Selected excerpt.

<<<<

# Informations about the contributor status



## thedarkoceans (Sep 10, 2011)

yo guys.i need some infos,better if given from the mods or the admin that know a lot.so guys i know i have to pay to be a contributor.
what are the features for this status?
thanks a lot.maybe i'll be a contributor soon.
tdo.


----------



## espman (Sep 10, 2011)

More space in your inbox for PM's, less adds and the ability to have a .gif as your avatar. I'm sure there's more, but that's all I can think of at the moment.

Edit: Now that I am a contributor (been meaning to do that for a while now ), that's still all I can think of, I'm sure I'll realize more cool shit as I get used to it.

Also, +1 to what Ninteyfour said


----------



## Ninetyfour (Sep 10, 2011)

The self satisfaction gained from donating to keep a great community going


----------



## Sephael (Sep 10, 2011)

>>>>

What you will do.
1: Rewrite the thread on contributor status from "## espman (Sep" to "Ninetyfour (Sep 10, 2011)", swapping "avatar" for "profile picture".
2: Pick up the forum thread on contributor status at the point where it stops and carry it forward.

Information supplied.
<<<<

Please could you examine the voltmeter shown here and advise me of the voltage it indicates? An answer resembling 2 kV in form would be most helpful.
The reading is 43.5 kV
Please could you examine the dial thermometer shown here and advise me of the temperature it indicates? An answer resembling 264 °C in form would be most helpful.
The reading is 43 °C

>>>>
<<<<

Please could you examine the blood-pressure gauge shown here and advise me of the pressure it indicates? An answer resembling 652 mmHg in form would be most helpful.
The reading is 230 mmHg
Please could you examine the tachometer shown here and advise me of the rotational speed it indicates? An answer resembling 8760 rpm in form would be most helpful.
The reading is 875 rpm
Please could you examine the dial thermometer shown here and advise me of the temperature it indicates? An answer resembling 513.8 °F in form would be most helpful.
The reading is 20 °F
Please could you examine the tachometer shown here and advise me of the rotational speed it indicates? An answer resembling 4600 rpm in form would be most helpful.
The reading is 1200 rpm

>>>>
<<<<

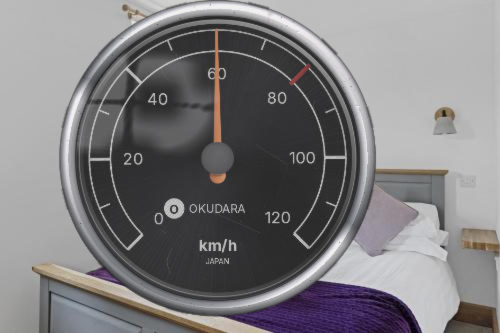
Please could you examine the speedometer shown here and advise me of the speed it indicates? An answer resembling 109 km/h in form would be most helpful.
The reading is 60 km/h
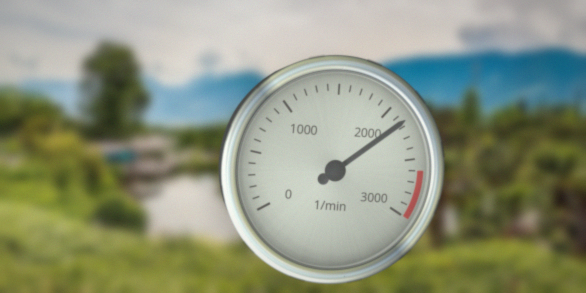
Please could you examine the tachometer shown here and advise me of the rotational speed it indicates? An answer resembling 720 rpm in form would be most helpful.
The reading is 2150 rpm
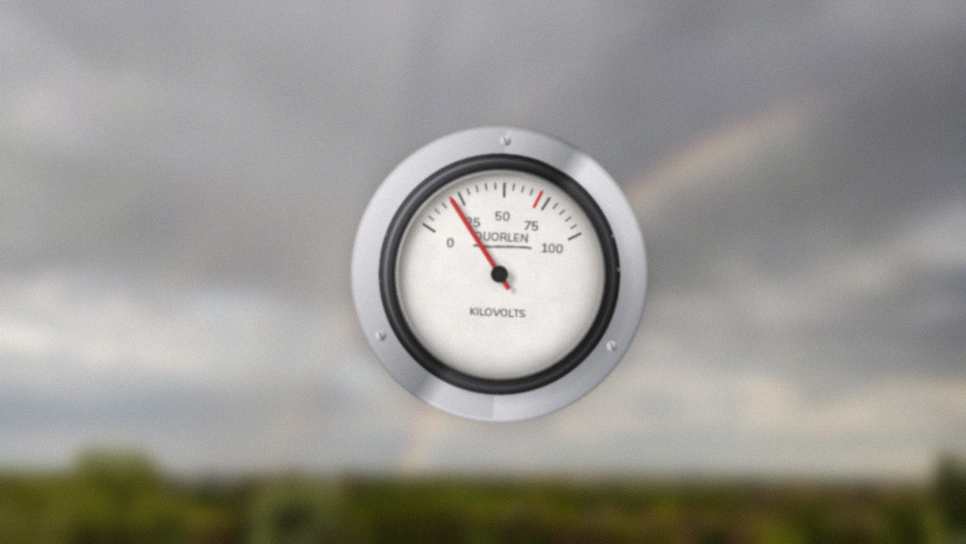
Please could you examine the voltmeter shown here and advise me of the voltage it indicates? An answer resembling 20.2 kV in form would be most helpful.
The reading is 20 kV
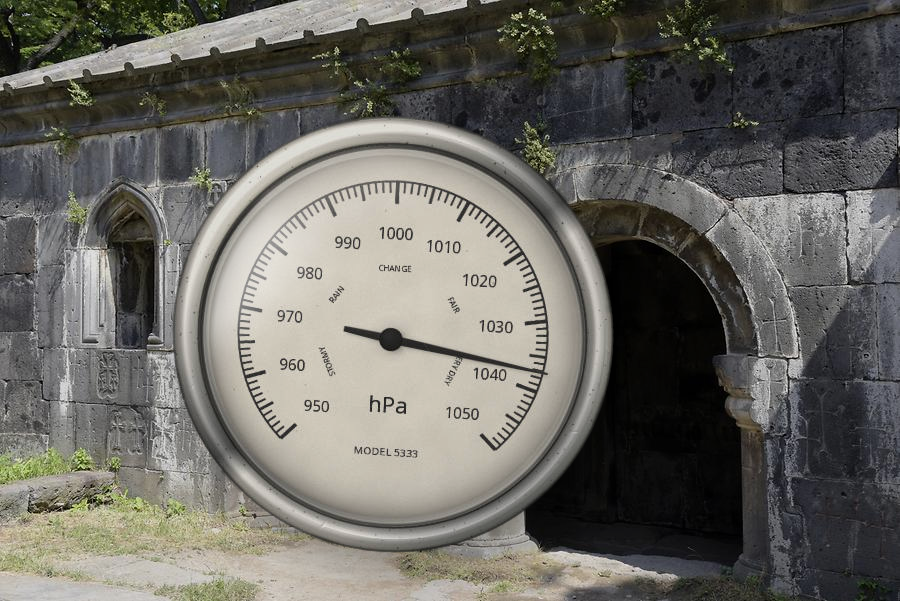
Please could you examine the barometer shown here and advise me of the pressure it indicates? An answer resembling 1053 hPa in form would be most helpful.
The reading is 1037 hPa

>>>>

Responses per task.
1:
## espman (Sep 10, 2011)

More space in your inbox for PM's, less adds and the ability to have a .gif as your profile picture. I'm sure there's more, but that's all I can think of at the moment.

Edit: Now that I am a contributor (been meaning to do that for a while now ), that's still all I can think of, I'm sure I'll realize more cool shit as I get used to it.

Also, +1 to what Ninteyfour said


----------



## Ninetyfour (Sep 10, 2011)

2:
where/how exactly do we proceed with making a donation?


----------



## ivancic1al (Sep 10, 2011)

^ This


----------



## espman (Sep 10, 2011)

Sephael said:


> where/how exactly do we proceed with making a donation?


 User CP > Paid Subscriptions > Pick whick level you want, and pay with paypal.


----------



## Explorer (Sep 10, 2011)

I like that one might need more incentive to support SS.org than just supporting it. This site rocks.

Maybe I should have held out for the membership drive, and gotten that cool keychain....

I don't think there's any difference between the two levels of membership, other than the amount of love you show to SS.org.


----------



## Michael T (Sep 14, 2011)

Thanks for the info & how to , I'm now a contributor also !!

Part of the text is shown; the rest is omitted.